Сердце застучало в ушах, я смотрел на культю – обмотанную грязной, алой тряпкой, из которой всё ещё поднимался пар в прохладном воздухе. Казалось, будто сам воздух отступает от этого места, будто оно отравлено.
Меня затошнило. От боли. От страха. От самого себя.
Как я мог забыть?
Но я забыл. Хоть на секунду.
Я попытался успокоиться. Злость вновь взяла своё, накрыв, как мокрая тряпка, и заглушила панику. Дышать стало чуть легче. Я опустил взгляд и начал рассматривать культю.
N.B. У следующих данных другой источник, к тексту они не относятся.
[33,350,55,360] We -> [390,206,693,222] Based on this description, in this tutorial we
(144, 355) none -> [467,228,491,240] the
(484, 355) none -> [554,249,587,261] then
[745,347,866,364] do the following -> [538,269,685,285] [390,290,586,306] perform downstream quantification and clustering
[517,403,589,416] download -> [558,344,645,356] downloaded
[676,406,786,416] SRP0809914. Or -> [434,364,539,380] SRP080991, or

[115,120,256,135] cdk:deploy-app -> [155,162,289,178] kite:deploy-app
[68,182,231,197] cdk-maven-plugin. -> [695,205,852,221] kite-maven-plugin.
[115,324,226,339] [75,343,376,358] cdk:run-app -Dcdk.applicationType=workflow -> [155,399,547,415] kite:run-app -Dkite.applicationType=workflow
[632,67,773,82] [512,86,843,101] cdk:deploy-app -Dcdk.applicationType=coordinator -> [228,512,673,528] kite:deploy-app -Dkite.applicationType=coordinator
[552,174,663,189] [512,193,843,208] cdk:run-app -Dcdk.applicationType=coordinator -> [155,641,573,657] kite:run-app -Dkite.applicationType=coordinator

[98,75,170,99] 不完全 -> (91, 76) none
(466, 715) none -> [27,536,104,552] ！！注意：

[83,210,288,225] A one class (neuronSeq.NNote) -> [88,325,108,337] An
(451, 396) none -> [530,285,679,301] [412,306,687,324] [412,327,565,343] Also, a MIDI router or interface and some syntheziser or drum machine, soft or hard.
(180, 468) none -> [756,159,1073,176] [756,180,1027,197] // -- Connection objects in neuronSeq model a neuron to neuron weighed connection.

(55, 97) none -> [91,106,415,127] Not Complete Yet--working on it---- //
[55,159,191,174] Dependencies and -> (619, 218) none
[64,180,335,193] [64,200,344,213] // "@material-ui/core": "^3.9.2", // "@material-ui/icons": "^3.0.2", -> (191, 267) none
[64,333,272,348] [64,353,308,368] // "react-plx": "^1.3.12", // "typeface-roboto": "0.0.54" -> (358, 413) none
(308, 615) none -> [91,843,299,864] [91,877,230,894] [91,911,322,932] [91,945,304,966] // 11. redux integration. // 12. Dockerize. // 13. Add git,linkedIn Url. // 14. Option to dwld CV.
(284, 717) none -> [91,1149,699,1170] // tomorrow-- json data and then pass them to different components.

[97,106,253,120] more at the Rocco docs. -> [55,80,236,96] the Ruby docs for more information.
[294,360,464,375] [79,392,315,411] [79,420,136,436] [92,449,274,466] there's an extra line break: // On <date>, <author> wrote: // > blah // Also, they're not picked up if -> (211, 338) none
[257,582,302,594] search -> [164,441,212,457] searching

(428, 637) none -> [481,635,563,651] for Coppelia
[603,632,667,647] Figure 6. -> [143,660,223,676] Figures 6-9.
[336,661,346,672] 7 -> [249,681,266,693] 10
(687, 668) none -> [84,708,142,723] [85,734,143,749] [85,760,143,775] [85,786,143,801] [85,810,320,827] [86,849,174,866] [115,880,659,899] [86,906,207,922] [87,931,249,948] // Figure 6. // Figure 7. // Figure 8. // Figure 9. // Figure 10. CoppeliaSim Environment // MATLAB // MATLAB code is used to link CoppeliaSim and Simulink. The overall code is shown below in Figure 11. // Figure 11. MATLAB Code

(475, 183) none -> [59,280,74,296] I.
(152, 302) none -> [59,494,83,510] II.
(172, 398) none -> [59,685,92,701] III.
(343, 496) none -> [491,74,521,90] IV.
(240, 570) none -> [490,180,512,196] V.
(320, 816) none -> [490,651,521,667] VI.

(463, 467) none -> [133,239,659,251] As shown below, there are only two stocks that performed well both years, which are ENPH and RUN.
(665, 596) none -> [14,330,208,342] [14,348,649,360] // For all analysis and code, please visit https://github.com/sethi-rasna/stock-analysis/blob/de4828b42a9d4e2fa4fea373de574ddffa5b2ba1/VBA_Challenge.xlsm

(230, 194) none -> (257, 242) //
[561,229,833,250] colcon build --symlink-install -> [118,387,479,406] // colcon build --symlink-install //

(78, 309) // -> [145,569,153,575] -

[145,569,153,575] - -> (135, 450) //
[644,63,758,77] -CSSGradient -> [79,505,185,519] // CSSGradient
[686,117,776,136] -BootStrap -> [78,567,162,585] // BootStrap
Плотная тряпка, которой была обмотана рана, уже напиталась кровью. На её краях проступили тёмные пятна, а там, где ткань сдвинулась, виднелась живая плоть – серая, блестящая, будто влажная, изрезанная и вздутая. Кожа вокруг стала багрово-синей, отёчной, и в темноте на ней поблёскивали капли – не то гноя, не то сукровицы. Оттуда шёл запах – тяжёлый, солоноватый, с примесью чего-то тёплого, почти мясного.
Я не знал, зачем вообще потянул к себе руку. Всё было инстинктивно – тело само сделало то, чего не успел осознать разум. И, будто в ответ, накатила тошнота. Резкая, кромешная, как судорога. Меня скрутило.
Я согнулся пополам, уткнувшись лбом в кору дерева, вцепившись левой рукой в ствол, будто пытался не провалиться внутрь земли. Рот наполнился горечью, и я вырвал – тяжело, судорожно, выплёвывая остатки пустоты, потому что в животе уже давно ничего не было.
Только желчь. Горькая, обжигающая. Как всё, что осталось от моей жизни.
Рука выглядела паршиво. Даже в темноте было видно – ничего хорошего там нет. Ткань напиталась кровью, рана явно начала воспаляться, и запах становился всё сильнее. Но, к моему удивлению, боль была не такой, как раньше. Всё ещё жгло, да, всё ещё пульсировало – но уже не резала вглубь, а больше напоминала тупую, тянущую тяжесть. Терпимую. По крайней мере пока.
Может, не всё так плохо, как выглядело. Или я просто начинал привыкать к боли.
Но ясно было одно: рано или поздно с этим придётся что-то делать. Иначе рана убьёт меня медленно, но точно.